> _STATED GOAL 1_: Name every local variable declared in the code excerpt below.

═══

Routine Description:

    This routine is called to process a received packet.

Arguments:

    ReceiveContext - Supplies a pointer to the receive context that stores the
        link, packet, network, protocol, and source and destination addresses.

Return Value:

    None. When the function returns, the memory associated with the packet may
    be reclaimed and reused.

--*/

{

    PNET_SOCKET PreviousSocket;
    PNET_SOCKET Socket;
    KSTATUS Status;

    ASSERT(KeGetRunLevel() == RunLevelLow);

    //
    // If no raw sockets are present, then immediately exit.
    //

    if (NetRawSocketCount == 0) {
        return;
    }

    //
    // Each raw sockets' local receive address was initialized with the port
    // set to the protocol number. Each raw socket's remote address was set to
    // 0 when it was fully bound. Initialize the receive context in this way
    // as well so that the ports will match any activated sockets.

═══

> _STATED GOAL 2_: From the listing, print the part that opens with the line containing "Map all objects" and closes with the line containing "building: (388, 499)", keeping both of those lines, and make each line an exact copy of the original.

═══

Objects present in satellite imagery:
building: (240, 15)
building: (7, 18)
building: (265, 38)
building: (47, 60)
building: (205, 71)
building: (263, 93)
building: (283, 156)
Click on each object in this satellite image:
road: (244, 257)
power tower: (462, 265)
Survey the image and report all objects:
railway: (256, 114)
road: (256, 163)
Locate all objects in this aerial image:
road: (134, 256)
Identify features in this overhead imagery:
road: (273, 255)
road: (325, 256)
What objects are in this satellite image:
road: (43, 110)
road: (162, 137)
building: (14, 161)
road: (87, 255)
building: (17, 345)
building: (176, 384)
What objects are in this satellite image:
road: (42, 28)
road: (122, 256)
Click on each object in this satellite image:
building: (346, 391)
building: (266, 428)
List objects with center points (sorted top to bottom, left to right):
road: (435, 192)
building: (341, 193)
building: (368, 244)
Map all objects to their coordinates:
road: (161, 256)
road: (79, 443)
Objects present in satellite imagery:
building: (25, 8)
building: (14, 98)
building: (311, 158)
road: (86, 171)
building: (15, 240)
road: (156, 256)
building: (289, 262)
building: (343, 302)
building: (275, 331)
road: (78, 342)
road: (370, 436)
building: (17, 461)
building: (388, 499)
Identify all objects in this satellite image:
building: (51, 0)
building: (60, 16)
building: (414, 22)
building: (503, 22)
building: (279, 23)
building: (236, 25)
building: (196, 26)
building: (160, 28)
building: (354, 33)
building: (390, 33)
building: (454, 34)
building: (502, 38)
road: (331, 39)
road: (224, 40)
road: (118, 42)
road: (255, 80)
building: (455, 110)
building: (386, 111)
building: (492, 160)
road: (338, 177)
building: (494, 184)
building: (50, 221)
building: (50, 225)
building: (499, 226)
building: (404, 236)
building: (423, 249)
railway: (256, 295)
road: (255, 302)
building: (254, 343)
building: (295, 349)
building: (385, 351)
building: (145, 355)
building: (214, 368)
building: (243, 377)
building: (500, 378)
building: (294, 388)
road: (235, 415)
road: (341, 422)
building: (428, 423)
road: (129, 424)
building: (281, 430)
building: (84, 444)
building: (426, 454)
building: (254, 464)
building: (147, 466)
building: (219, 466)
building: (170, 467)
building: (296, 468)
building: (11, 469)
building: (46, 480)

═══

> _EXERCISE OUTPUT 1_: PreviousSocket, Socket, Status

> _EXERCISE OUTPUT 2_:
Map all objects to their coordinates:
road: (161, 256)
road: (79, 443)
Objects present in satellite imagery:
building: (25, 8)
building: (14, 98)
building: (311, 158)
road: (86, 171)
building: (15, 240)
road: (156, 256)
building: (289, 262)
building: (343, 302)
building: (275, 331)
road: (78, 342)
road: (370, 436)
building: (17, 461)
building: (388, 499)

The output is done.